**Extracted text:**
'''

39.2 The arbitration shall be conducted by three arbitrators, one each to be nominated by the Contractor and the Employer and the third to be appointed by both the arbitrators in accordance with the Indian Arbitration Act. If either of the parties fails to appoint its arbitrator within sixty (60) clays after receipt of a notice from the other party invoking the Arbitration clause, the arbitrator appointed by the party invoking the arbitration clause shall become the sole arbitrator to conduct the arbitration.

39.3 The language of the arbitration proceedings and that of the documents and communications between the parties shall be English. The arbitration shall be conducted in accordance with the provisions of the Indian Arbitration and Conciliation Act, 1996 or any statutory modification thereof. The venue of arbitration shall be New Delhi.

39.4 The decision of the majority of the arbitrators shall be final and binding up on the parties. In the event of any of the aforesaid arbitrators dying, neglecting, resigning or being unable to act for any reason, it will be lawful for the party concerned to nominate another arbitrator in place of the outgoing arbitrator.

39.5 During settlement of disputes and arbitration proceedings, both parties shall be obliged to carry out their respective obligations under the Contract.”

12. The respondent addressed a notice to the petitioner on 28 November 2016, with respect to the GCC dated 25 February 2010. The notice was issued under Clause 38 of the contract and suggested an amicable resolution of the dispute.

13. One of the points that Mr. Nandrajog seriously stresses is that this notice dated 28 November 2016 was only with respect to one of the three GCCs between the parties and that, therefore, there was no compliance with Clause 38 insofar as the other two GCCs dated 21 May 2010 are concerned. Ergo, submits Mr. Nandrajog, the very invocation of arbitration, in respect of the other two GCCs dated 21 May 2010 was illegal, as the stipulated pre-arbitral protocol was not followed in respect of the said GCCs. Mr. Nandrajog further submits that the stipulated recourse to an appellate remedy before the Project Manager, were conciliation to fail, has not been followed in respect of any of the three GCCs before arbitration was invoked.

14. The aforesaid notice was succeeded by a notice dated 13 May 2024 issued by the respondent to the petitioner respect of all the three packages i.e. relating to all the three GCCs.

15. The petitioner responded to the said notice on 28 June 2024. The petitioner, in its response contended, inter alia, that (i) there could not be a composite arbitration for all the three packages, as they were covered by separate contracts, particulars and specific features of which were distinct and different, (ii) the claims raised by the respondent were barred by time, (iii) the invocation was bad in law as necessary and proper parties had not been impleaded, the contract having been executed with the joint venture and (iv) the remedy of an appeal to the Project Manager, in the event of a conciliation failing, had not been exhausted before arbitration was invoked.

'''

**Request A:** In the arbitration excerpt, list each circumstance involving an arbitrator that allows the party concerned to nominate a replacement.
**Request B:** Reproduce verbatim the passage of the arbitration excerpt starting at "12. The respondent" and ending at "of the dispute.".

**Given information:**
'''

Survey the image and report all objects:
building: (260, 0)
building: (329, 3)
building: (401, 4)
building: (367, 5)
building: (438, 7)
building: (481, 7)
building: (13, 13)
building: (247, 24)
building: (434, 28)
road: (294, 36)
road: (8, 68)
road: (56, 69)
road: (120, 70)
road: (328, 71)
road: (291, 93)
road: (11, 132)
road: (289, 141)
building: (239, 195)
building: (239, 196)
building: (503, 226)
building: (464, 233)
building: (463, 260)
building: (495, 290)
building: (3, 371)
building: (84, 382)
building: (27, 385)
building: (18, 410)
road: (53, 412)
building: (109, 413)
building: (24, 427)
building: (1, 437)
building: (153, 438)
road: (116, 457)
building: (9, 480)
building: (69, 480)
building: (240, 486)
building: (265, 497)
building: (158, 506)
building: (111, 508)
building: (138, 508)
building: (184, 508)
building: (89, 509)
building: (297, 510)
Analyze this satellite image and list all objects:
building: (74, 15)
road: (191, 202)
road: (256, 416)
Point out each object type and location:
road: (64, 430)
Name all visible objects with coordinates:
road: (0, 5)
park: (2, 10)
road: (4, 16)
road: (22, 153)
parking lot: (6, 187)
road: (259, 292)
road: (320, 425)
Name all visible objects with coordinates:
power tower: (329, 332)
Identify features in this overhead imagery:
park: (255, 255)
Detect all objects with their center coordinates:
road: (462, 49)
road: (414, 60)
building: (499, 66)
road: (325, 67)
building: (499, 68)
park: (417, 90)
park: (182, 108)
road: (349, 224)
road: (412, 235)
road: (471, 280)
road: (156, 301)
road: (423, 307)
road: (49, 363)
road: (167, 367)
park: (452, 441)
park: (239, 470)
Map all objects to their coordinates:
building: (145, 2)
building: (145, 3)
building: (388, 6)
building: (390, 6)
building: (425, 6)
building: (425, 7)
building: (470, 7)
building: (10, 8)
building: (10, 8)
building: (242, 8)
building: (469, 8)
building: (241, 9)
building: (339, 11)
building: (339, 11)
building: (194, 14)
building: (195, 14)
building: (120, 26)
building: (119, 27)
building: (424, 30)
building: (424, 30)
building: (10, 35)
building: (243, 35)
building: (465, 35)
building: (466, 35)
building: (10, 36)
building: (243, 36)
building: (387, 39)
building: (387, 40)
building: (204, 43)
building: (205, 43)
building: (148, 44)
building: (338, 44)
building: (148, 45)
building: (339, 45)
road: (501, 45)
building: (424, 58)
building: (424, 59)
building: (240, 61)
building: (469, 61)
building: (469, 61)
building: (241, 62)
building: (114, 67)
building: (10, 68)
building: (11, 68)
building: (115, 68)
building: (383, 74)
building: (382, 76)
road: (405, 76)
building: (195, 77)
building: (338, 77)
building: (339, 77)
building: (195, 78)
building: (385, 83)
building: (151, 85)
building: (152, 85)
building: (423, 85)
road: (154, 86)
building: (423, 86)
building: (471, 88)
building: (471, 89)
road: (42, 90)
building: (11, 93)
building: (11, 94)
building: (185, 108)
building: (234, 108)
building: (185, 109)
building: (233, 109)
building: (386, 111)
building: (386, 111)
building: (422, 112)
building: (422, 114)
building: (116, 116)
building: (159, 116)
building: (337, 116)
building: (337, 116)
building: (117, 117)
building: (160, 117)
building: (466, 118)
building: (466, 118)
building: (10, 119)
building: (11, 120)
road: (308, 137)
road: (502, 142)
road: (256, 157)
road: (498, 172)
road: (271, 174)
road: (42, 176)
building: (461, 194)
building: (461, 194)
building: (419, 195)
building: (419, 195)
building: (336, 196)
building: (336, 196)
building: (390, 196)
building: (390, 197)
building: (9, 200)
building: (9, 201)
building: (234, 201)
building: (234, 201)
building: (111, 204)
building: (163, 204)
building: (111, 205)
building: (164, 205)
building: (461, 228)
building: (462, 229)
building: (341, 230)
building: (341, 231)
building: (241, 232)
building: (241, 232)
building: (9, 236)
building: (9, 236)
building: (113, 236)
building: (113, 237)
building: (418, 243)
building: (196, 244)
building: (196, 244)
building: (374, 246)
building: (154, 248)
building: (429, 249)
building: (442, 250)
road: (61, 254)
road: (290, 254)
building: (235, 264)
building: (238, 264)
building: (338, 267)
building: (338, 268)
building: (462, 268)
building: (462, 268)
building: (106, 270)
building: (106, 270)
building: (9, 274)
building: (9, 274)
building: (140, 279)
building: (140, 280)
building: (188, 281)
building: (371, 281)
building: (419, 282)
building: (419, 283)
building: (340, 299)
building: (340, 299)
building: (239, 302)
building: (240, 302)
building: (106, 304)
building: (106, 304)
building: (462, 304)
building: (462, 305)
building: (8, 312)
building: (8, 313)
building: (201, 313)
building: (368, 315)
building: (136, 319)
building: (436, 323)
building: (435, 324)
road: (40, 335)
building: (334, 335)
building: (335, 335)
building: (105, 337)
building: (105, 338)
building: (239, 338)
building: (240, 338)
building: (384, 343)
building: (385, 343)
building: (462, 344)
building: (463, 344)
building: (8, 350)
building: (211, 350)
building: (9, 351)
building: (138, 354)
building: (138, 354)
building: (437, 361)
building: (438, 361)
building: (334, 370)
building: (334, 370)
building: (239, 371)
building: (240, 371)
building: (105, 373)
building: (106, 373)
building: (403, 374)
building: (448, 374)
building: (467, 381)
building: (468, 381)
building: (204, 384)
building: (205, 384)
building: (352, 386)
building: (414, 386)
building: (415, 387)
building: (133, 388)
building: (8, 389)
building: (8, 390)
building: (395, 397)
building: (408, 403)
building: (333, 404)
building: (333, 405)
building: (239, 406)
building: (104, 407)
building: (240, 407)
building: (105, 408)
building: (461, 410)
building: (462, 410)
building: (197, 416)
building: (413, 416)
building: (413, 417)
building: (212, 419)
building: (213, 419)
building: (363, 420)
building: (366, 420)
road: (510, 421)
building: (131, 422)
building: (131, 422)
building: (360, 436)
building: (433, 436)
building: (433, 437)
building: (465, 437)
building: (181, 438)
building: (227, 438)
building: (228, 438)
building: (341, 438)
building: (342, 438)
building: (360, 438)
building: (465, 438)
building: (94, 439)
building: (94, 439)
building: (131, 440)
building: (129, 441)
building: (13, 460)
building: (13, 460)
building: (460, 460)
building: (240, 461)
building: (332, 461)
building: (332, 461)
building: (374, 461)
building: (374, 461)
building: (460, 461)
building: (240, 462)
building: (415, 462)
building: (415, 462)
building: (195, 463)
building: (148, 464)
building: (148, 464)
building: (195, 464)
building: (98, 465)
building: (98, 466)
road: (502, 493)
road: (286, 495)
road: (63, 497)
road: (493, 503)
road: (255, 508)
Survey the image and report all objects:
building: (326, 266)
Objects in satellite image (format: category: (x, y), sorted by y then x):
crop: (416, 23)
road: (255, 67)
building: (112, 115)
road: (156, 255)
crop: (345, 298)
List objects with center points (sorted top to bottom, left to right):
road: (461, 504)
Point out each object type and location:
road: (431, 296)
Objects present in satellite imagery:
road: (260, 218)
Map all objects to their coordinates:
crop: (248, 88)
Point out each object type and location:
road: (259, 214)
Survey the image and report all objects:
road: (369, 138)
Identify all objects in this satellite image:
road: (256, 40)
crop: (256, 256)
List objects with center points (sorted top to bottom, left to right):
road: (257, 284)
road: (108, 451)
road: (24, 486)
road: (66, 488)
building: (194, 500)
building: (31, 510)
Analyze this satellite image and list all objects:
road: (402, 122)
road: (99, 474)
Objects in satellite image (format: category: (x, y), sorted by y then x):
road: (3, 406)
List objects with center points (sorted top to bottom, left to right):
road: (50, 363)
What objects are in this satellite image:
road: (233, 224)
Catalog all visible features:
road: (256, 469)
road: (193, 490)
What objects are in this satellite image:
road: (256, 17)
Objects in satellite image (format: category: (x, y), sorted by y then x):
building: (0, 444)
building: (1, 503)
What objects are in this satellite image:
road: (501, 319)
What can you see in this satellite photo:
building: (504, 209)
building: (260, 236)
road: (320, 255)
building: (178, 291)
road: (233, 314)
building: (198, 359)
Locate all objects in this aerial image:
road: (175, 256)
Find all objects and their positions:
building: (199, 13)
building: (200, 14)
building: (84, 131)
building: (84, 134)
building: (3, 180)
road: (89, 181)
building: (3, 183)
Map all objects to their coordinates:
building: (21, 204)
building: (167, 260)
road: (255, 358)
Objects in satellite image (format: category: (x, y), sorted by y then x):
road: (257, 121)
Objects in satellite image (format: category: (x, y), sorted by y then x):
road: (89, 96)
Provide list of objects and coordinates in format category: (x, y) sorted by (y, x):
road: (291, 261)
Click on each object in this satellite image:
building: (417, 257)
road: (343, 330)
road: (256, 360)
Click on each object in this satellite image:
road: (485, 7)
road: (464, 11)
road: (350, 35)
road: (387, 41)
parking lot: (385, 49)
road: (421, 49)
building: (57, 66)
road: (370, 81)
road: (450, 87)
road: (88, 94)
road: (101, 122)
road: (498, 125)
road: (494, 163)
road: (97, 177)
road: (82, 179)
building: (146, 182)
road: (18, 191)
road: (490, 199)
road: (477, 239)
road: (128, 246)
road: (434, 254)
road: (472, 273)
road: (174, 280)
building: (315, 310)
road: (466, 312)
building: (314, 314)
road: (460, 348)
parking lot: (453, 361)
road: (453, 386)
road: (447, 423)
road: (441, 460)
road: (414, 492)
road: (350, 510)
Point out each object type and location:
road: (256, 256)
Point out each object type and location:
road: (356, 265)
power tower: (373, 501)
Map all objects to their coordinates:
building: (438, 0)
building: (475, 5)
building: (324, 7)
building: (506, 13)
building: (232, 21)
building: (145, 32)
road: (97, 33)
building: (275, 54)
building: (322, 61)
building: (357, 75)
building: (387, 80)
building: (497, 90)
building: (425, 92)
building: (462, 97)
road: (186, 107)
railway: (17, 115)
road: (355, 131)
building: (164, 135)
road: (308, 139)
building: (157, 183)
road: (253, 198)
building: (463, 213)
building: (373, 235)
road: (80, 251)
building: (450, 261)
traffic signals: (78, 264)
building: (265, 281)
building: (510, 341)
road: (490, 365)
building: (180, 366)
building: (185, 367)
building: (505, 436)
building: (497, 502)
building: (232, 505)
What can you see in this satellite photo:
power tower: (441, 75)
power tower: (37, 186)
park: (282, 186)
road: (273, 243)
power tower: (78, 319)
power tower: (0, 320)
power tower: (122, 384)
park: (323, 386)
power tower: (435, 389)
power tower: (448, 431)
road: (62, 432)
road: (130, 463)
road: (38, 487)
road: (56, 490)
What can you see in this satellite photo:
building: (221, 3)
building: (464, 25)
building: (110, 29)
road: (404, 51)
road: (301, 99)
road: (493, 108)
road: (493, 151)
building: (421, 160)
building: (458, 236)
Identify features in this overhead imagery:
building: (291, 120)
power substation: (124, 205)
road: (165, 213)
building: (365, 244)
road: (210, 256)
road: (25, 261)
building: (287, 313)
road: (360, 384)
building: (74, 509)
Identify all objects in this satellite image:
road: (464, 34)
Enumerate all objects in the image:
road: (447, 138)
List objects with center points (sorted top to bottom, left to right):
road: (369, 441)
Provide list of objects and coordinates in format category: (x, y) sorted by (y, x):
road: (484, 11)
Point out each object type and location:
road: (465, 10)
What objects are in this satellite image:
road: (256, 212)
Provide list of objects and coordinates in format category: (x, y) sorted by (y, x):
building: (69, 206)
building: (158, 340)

'''

**Final result A:**
- Dying
- Neglecting
- Resigning
- Being unable to act for any reason

**Final result B:**
12. The respondent addressed a notice to the petitioner on 28 November 2016, with respect to the GCC dated 25 February 2010. The notice was issued under Clause 38 of the contract and suggested an amicable resolution of the dispute.